Friday, September 10, 2004

Media privacy and human value

Two headlines about media on SCMP's frontpage-"Reporter feared ruin if she revealed to ICAC source of leak, court hears" and "CCTV under fire for airing quiz on Russian school toll".
The first is referring to the struggle between media and ICAC, in another word, government. The issue has been discussed for a long time, in most time, the media focus so much. Should media have more privacy than other fields? Or should media always use the laws like First Amendment law to enjoy the previledge? They are the questions remaining to say, but in HK, it seems that people don't treat media like that.
The second is more about human value(just talked with my classmates). It told that state-owned CCTV had drawn stinging criticism from Moscow and at home for airing a mobile phone quiz on the death toll from last week's Russian school siege. I am from the telecom field, so I know that Chinese SMS content sevice is so profitable that many industries are eager to join in. CCTV is one of the example. It has set up a special centre to provide the SMS value-service to all its audience. I bet they will pay more attention to what intereste the audience most, instead of others. It may be not their fault, for they are not real journalists. But what journalists should do facing such things? Do they have the rights to stop, or do they just see the whole things happen? Our eyes should pay more attention on the world, and our heart should pay more attention, too. Globalization doesn't just mean we should report more. It also means we should consider more from the world's angle and the human's angle. It 's pity that not many journalists realize the point. They focused more on their own privacy, but they have to know they should learn more, especially in such a fast developing world.

3 comments:

Anonymous said...

Since I was one of the classmates you talked to about the SMS text story, I'd like to respond to your questions. Interestingly, this kind of horrible quiz that CCTV ran about the Russian school seige will prove one thing, that news has an audience, and that the audience can have an opinion. Sure, the Russians did not like the quiz, but I wonder how the Chinese people reacted? Were they critical of the move? I know I would have been, if I was asked to take part in the quiz. It's not responsible journalism, and, to your point, it is not journalism, at all. It's profit-led.

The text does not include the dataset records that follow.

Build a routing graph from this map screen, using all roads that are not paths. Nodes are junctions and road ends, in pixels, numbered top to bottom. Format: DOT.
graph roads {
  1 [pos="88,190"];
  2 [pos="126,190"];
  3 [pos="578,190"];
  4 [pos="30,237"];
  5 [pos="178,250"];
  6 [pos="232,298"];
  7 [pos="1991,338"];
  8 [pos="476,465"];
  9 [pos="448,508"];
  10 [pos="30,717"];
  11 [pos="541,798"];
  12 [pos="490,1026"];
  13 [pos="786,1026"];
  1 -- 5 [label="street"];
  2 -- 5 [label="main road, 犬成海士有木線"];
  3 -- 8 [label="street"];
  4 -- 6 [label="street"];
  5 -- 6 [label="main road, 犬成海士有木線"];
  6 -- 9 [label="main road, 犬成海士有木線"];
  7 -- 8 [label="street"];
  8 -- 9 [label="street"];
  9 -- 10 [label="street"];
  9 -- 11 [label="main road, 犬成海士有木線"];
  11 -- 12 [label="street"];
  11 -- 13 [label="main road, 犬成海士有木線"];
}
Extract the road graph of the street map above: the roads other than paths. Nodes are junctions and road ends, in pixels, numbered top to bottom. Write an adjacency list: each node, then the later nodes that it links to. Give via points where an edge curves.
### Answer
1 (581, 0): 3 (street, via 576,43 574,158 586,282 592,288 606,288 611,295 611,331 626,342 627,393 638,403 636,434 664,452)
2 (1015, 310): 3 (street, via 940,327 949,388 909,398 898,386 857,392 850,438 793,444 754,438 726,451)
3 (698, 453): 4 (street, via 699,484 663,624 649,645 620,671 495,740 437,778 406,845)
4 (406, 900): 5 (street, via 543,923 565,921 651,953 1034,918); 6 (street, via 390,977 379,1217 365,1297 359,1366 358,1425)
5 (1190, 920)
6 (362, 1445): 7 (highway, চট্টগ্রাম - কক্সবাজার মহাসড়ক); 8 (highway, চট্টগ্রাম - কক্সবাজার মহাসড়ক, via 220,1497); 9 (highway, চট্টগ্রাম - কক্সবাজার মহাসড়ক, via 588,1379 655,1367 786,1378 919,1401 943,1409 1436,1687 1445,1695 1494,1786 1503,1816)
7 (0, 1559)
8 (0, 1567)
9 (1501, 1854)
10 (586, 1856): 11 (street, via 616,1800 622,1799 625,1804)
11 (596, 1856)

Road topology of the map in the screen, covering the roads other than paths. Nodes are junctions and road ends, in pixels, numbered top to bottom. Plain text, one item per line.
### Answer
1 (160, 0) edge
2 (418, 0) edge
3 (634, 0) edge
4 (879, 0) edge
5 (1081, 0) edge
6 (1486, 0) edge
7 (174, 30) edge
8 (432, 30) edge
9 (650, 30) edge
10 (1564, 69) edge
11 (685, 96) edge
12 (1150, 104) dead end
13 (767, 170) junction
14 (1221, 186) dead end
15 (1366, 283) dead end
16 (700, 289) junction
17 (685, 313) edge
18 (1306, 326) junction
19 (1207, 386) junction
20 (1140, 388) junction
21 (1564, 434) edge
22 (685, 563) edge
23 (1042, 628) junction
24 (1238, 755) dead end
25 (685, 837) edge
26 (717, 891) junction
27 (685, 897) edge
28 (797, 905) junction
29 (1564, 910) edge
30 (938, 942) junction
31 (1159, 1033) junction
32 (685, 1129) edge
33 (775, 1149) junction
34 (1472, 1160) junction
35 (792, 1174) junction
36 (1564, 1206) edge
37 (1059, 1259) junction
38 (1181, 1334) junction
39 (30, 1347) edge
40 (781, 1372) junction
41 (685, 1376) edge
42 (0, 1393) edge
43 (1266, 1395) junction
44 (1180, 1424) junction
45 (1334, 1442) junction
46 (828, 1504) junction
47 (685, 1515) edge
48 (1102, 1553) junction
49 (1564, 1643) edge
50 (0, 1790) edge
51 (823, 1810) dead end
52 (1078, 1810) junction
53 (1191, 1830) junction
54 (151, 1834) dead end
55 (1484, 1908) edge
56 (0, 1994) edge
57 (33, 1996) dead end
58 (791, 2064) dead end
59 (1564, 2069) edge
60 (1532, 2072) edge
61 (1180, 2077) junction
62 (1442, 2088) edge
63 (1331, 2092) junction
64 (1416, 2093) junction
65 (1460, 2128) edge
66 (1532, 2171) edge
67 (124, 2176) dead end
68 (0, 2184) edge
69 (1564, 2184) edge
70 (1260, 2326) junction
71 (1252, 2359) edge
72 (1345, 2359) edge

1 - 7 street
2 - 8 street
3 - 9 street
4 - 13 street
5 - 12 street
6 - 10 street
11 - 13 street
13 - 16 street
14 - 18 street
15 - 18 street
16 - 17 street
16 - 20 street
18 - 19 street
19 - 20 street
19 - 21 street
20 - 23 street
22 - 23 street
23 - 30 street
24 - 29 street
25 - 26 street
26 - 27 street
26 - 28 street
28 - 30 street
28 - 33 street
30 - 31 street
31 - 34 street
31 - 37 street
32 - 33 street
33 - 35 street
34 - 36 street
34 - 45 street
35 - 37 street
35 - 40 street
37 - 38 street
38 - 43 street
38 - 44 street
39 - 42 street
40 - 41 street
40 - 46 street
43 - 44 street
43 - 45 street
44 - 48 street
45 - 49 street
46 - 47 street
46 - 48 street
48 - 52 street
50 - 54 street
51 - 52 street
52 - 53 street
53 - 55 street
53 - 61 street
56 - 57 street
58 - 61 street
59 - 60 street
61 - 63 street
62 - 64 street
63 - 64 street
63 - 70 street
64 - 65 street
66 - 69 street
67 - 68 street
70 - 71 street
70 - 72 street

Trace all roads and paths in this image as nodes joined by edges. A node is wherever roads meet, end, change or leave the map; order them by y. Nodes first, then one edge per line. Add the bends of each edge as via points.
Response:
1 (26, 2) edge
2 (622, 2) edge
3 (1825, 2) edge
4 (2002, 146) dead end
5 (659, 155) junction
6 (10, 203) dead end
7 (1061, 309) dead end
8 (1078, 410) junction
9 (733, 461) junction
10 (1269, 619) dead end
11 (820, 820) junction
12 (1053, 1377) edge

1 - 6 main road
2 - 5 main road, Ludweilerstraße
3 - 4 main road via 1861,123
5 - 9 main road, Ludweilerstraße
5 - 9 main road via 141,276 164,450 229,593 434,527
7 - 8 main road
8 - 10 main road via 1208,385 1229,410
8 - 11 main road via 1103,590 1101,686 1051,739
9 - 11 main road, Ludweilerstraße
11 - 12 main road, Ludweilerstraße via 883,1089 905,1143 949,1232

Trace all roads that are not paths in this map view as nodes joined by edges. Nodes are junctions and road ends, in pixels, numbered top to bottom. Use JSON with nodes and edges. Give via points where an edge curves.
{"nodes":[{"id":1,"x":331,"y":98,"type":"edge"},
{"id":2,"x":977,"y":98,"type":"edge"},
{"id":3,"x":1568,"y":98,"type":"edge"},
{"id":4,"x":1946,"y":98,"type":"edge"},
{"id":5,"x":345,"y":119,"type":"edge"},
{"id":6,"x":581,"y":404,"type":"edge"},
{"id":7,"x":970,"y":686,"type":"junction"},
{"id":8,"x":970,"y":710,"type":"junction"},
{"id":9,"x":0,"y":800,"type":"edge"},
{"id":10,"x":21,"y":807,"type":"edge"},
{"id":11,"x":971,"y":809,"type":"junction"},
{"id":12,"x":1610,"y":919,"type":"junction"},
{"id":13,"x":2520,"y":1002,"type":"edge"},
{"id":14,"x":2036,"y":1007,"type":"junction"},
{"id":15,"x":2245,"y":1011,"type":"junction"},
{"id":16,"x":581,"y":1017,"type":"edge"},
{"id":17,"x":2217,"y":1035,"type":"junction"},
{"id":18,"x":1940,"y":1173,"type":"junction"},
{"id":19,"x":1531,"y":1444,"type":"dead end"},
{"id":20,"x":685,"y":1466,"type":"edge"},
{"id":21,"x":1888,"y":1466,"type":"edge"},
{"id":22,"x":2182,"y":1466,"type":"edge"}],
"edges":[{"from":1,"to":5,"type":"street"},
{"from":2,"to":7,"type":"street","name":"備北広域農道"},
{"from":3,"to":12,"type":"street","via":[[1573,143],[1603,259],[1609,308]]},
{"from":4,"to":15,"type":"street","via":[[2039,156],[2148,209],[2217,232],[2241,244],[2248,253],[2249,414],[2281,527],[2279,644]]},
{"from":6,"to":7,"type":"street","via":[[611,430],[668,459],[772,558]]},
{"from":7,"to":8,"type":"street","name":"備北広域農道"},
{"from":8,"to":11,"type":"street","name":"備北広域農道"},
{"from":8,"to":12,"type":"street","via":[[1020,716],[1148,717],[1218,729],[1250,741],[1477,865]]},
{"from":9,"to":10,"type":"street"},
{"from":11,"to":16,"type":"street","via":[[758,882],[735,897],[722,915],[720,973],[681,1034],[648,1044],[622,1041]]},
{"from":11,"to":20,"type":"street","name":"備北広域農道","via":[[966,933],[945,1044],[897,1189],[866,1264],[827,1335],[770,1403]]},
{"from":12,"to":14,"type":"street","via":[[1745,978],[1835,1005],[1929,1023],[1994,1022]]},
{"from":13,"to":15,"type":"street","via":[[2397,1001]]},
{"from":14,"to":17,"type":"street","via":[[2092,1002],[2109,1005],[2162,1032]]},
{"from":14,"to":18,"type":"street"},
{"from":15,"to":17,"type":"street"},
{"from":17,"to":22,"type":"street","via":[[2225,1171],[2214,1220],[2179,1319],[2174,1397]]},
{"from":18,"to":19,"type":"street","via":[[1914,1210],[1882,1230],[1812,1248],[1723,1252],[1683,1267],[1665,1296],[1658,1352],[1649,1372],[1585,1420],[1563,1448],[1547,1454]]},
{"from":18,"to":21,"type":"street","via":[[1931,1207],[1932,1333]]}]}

I am having a constant conversation with another friend of mine online about whether Hong Kong politicians are mature. I think that China politicians and Hong Kong politicians are different in their beliefs and their actions, but I do not think that HK politicians are immature. I thinkthe journalism is immature.

Journalism is about delivering context, not about just reporting that something happened to someone. In a truly free press, there are no barriers set up by powerful politicians or businessmen to control the flow of information. If something needs to be reported, it should be, and will be, but also a context will be given. During this ICAC fiasco, the SCMP did do a responsible thing: it reported the context. It gave people some insight into why the press might be under threat.

This all reminds me of how information is given in China vs. Hong Kong. I always get the sense that China media, the kind of media you can turn on your teleivision to see, or surf the internet to read, is so tightly controlled, that its audience is not delivered a context by which it can make an informed decision. I am sure it can make its own decisions, but the China audience has to do its own work to find it out. In Hong Kong, it is similar, only the audience doesn't seem to care that much, and they just take what is written and that's it.

douglas

Anonymous said...

Thanks, douglas, for your valuable opinion. Media, or journalism is facing a difficult problem: spirit-led or profit-led? The journalism begins with the idea of sharing free information, but challenged with the market and capitalism. A memorial in the journalism history, maybe.
In your comment about our media, I have to admit that there are disadvantages, but the fact is that media in every country has its own limits. You must know different programmes and pictures are shown in CNN and CNN International when US invades Iraq? The information is also blocked in another way, isn't it? Or you can just say US audience didn't care much about what CNN International would report? So I am just wondering if we journalists should be public-interest-led. If so, how we judge public interest?

Anonymous said...

I think everything is in the public interest.

We shouldn't be judging what is public interest, but what is of interest that is in the public interest.

Traditionally, that is done through polls, but not enough info can be trusted by polls.